Above: Map of a crawl trench system along with three pits dug by deepening an existing boundary ditch (shown by the dotted line). The crawl trench is of interest in that its is the first I've seen which incorporates a V shaped weapons-slit. Photo shows pit dug in existing boundary ditch.

Secondly a series of slits dug alongside the anti-tank ditch.

Above: Plot of slits alongside the anti-tank ditch. Photo shows one of the slits and the anti-tank ditch. This section of the ditch was not dug as part of Kruschen but was excavated in early 1941 and ran from Minsmere to Dunwich.

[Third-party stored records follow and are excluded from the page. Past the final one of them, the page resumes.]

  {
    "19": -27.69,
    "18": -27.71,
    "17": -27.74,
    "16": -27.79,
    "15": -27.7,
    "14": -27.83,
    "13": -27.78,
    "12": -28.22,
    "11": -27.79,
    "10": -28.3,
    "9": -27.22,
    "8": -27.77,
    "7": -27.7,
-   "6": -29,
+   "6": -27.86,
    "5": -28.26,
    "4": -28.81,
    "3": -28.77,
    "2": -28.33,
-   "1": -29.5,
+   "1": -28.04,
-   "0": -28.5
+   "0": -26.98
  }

Thirdly, when I went to map what I thought were only two slits that I had found previously, I ended up mapping 21! It just goes to show how easily they can be missed and the value of repeat visits. What puzzles me is the layout - I cannot see what it was hoped to achieve in training with them (except possibly just giving troops a chance to dig a 6 ft X 2 ft slit). They are way too close together to represent any kind of unit defence post or even for PAD. The ground was certainly shelled during live firing exercises (as the shell fragment shows) but presumably not when these slits were being dug! This is going to be the biggest headache when it comes to making sense of the data - deciding which earthworks were part of Exercise Kruschen and which were not. For the vast majority of the one or two man slits I've mapped to date, it will probably not be possible to come to a conclusion! Even so I think it still of value to map what is in effect the remains of a major training area, more or less undisturbed since the end of the War.

Above: Plot of 21 slits, which I can make no sense of the layout. Two photos show my bag in one of the slits, showing just how well preserved some of them are. Last photo shows a fragment of shell, indicating live firing in the area.

Finally thanks to all who have viewed the blog / website (which has now had 21,000 hits!!) and wishing you all the best for the New Year.